11 thoughts on “The King of Yammer

  1. I really enjoyed reading this. It made me laugh and it made me think and it boosted my own confidence to use technology. Plus I learned lots of practical tips about how to deal with band width problems. This is Sandra Rennie here. I logged into the is using my wordpress account so you will noticed the picture is of me on a more chilled out mood.

  2. However did we manage when we only had the dog & bone, the postage stamp and a folder we took in our brief case to meetings we went to on the bus!! Wasn’t that real work?!

  3. From Ann again…
    could see you and could hear you separately via the telephone this morning – but no sound from my end and could not use the webinar controls to type you messages!!! Never had that one before but then never attended a webinar (rather than a meeting).
    Liked the story and the useful tips about broadband width and freezing frames etc. which may well apply to my connection at home.
    Thanks for giving me the impetus to try again with our IT specialists to sort out the issues on the WEA laptop so I can use this function fully…..

  4. Sandra writes…I loved you showing us your old mobile phone and then the new one. It made me laugh. David’s tips about having a play with the technology first and having 2 computers in the room – Really helpful. Liked the tip about shutting off the video and not waving so that the computer isn’t overworked. Every time I use this technology I get more confident . I can see this applies to others too. First time is very scary. Its good to hear others say the same sort of thing. Thank you

  5. From Beatrice…Loved your post, almost felt as if I was there myself. I have been training all day, standardisation by video conferencing, just microphone and speakers, no video thankfully, but know the feeling of wondering if everything is going to work on the day. (There was even a button to click to put your hand up if you wanted to speak) shades of school.

  6. King of Yammer, I salute you! I loved reading about your GoTo adventures. Tech is seen as something which is slick and timesaving and it can be, but it can also be as clumsy as any other new skill. Whereas we might persevere with a new sport or hobby until we master it, I do think that where we’ve not had a mouse in our hands since we were toddlers, we give up really quickly with new tech – I know I do. The messages we tell ourselves are all about ‘fault’ – ours or others.

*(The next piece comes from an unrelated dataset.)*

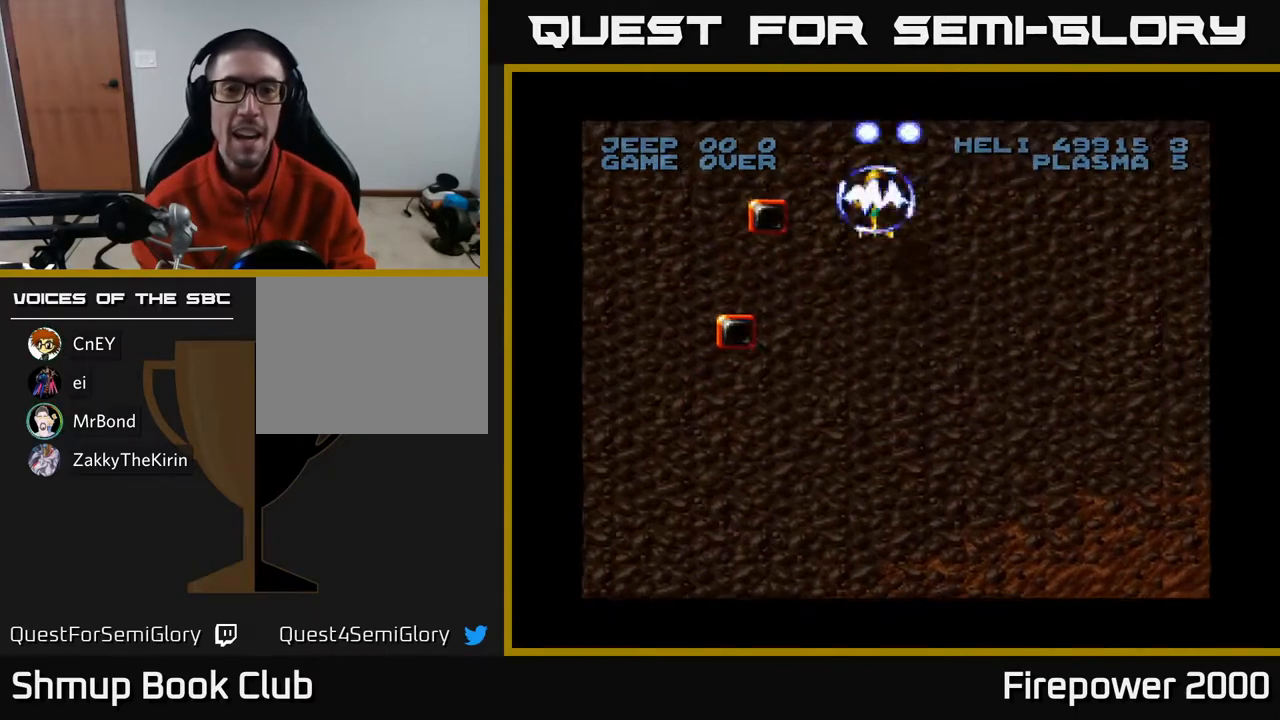
{"buttons": ["A", "DPAD_DOWN"], "left_stick": "center", "right_stick": "center", "events": [[183, "DPAD_DOWN", "down"], [250, "DPAD_LEFT", "up"]]}
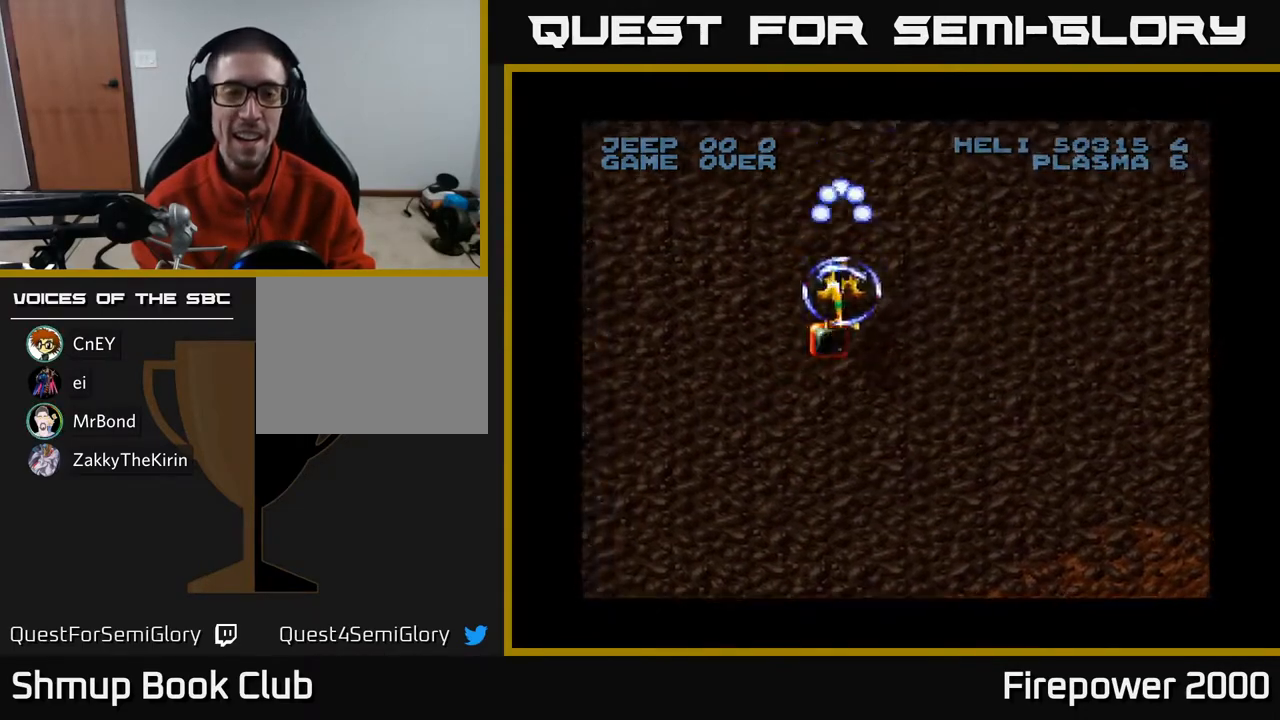
{"buttons": ["A", "DPAD_DOWN"], "left_stick": "center", "right_stick": "center", "events": []}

    In the last few days, I’ve been trying to get eight students logged on and using a Google e-portfolio as part of a unit they are doing with the University. I’m on holiday so trying to do it all remotely but truth is that what they have to do is follow to the letter a set of instructions that the University have sent them and they are in. From experience (and having discussed this with my endlessly patient colleagues in Northern College’s library), only about 1% of login problems are caused by something technical being set up wrong – the rest are panicky users (like me and you). Out of the eight, two have managed it without help. What’s going on? I think it’s fear. Like suddenly the stabilisers have been removed without warning.

    When this happens, I don’t know what to do, except repeat the instructions that have already been given – how can that help? Because it’s a confidence issue, what the student often wants is to have someone sit down next to them and do it for them, then watch as they do it. That grows confidence, sure, but in an increasingly digital world it’s not always possible (and it wasn’t possible yesterday when I was in TKMaxx).

    Your blog I hope will be a great resource to show people who think they can’t do it. The message is that we can’t either, but we were lucky enough to be learning in an environment when it was OK to say that, and get the help we needed. I still feel anxious about the thought of doing a GoTo meeting, but I feel proud too, and a bit ‘bring it on’ because I know I can do it, because I have. Thank you Bernie.